Amy Hauft
Berland Hall
Over the past few years Amy Hauft has used architectural systems, maps, and time lines to examine humanity’s attempts to order and name a world we poorly understand. While in one piece Hauft investigated Southern California water politics, and in another she installed a carpet of sod in a Brooklyn gallery, her concern is not so much ecological as epistemological or even psychological. She asks what our ways of mapping say not only about what we know but about what we want to know. You Are Here, 1990, grappled with the inconceivably short time span of humankind’s stay on earth in relation to geological history. A collection of clocks, showing the different times in various cities around the globe at a given instant, jarred most people’s commonsense notions of “now.” In You Are Here, the title directly engaged the viewer’s position in relation to the cosmos.
In more recent installations Hauft used herself as the measure of all things. Last year at Berland Hall she marked the gallery wall with her own annual growth in height and paired these measurements with a time line of historical events; in the recent installation, entitled If this is true, 1991, she listed the names of everyone she ever met (as recollected without the aid of diaries or other documents) in chronological order, at her eye level, around the room. The names were then ingeniously entered in limited-edition Rolodexes and card-file boxes, which will perpetuate the project after the installation is dismantled. The sparse entries of the early years (“1958: Mom, Dad, Aunt Thelma; 1959: Bob”) soon gave way to catalogues of first names and the occasional “Mr.” and “Mrs.”
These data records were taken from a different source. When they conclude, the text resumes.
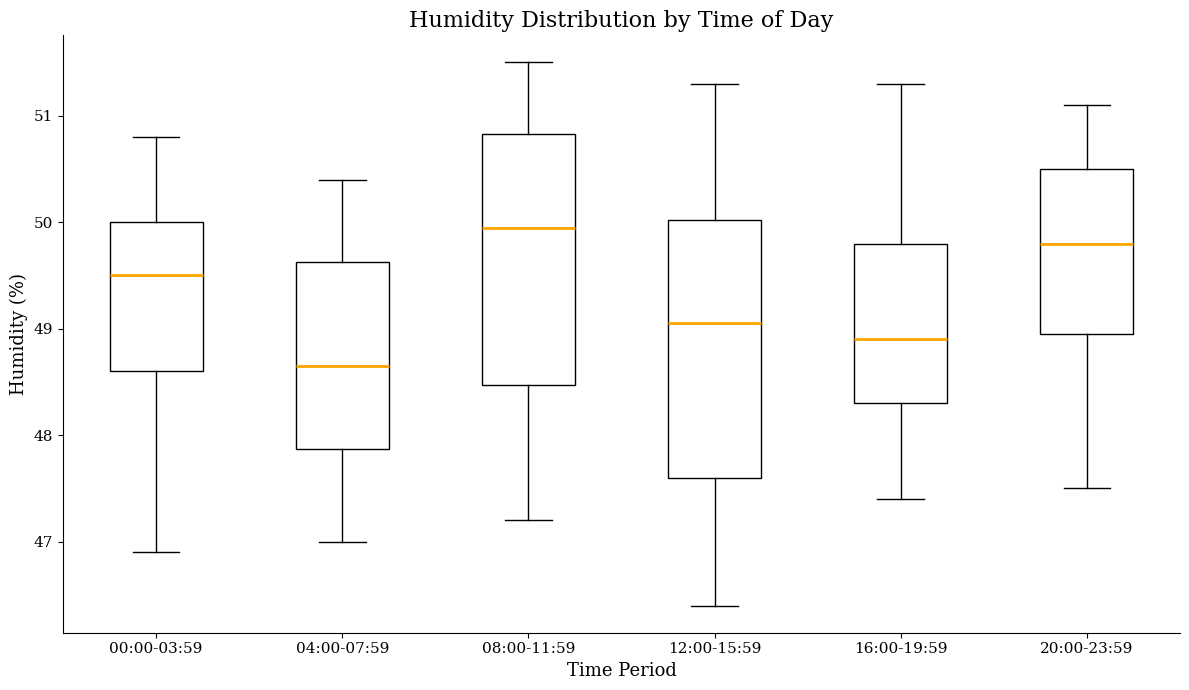

Which box's median line is the lowest?

04:00-07:59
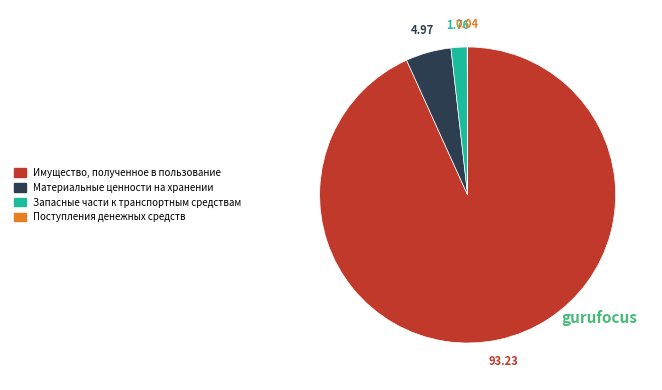

Does any single category account for the majority?

Yes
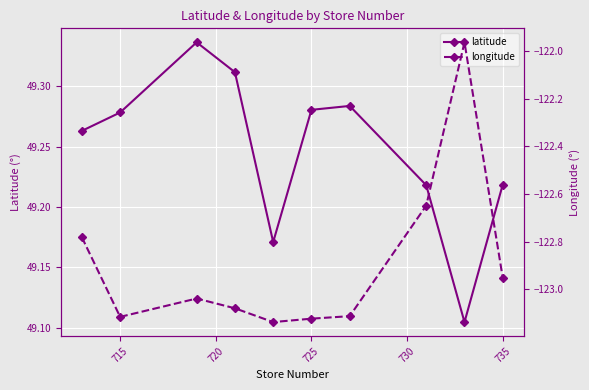

What is the value of the longitude point at the 10th from the left?

-123.0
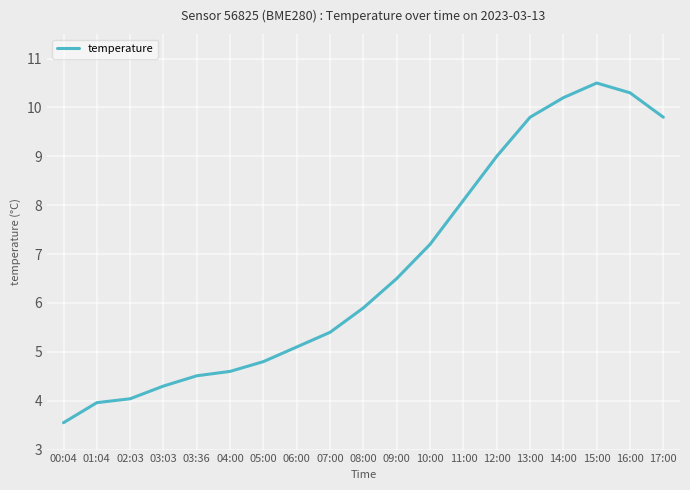

What position from the right is 03:36?

15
Hauft’s intriguing feat provoked all kinds of speculations about her life, while in fact revealing nothing about the names listed or the nature of Hauft’s relationship to them. We knew only when they met and not, for instance, whether they were mere passing acquaintances or lifelong fixtures in the artist’s life, or whether the encounters were positive or negative, stressful or stimulating. Then, of course, there was the irresistible temptation to start playing such games with one’s own past—dredging up long-forgotten names and perhaps comparing quantities with Hauft’s rather modest catalogue. Consistent with her earlier projects, the artist here employed chronology and quantification in order to point out the absurd inadequacy of such devices in dealing with the complexities of a life full of dynamic interactions.
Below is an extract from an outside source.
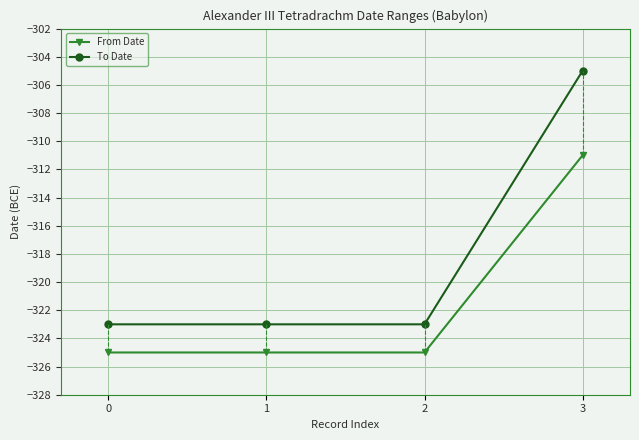

True or false: From Date and To Date intersect in this chart.

False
A second aspect of the project, which addressed the architecture of the space, meshes poorly with the first. After inscribing the names in pencil directly on the walls, Hauft covered the surfaces with pale yellow architectural tracing paper. The loosely hung sheets billowed in places, obliterating names and suggesting lapses in memory. But Hauft then wandered off on a different tack, drawing an analogy between the necessary approximation of her list and the limitations of any attempt to “map” a space, even when the scale of the map matches that of the designated site, as it did here. Moreover, the attempt to evoke a “skin” or membrane, as if we were perhaps entering the artist’s body/mind, was weakened by her choice of a material (drafting paper) usually associated with office life and not with living, breathing bodies. These shortcomings aside, Hauft made a significant move in this installation away from her frequent reliance on quotations from literary and scientific authorities. Here she employed material of a psychological and personal nature in her ongoing meditation on our attempts to order the incommensurable.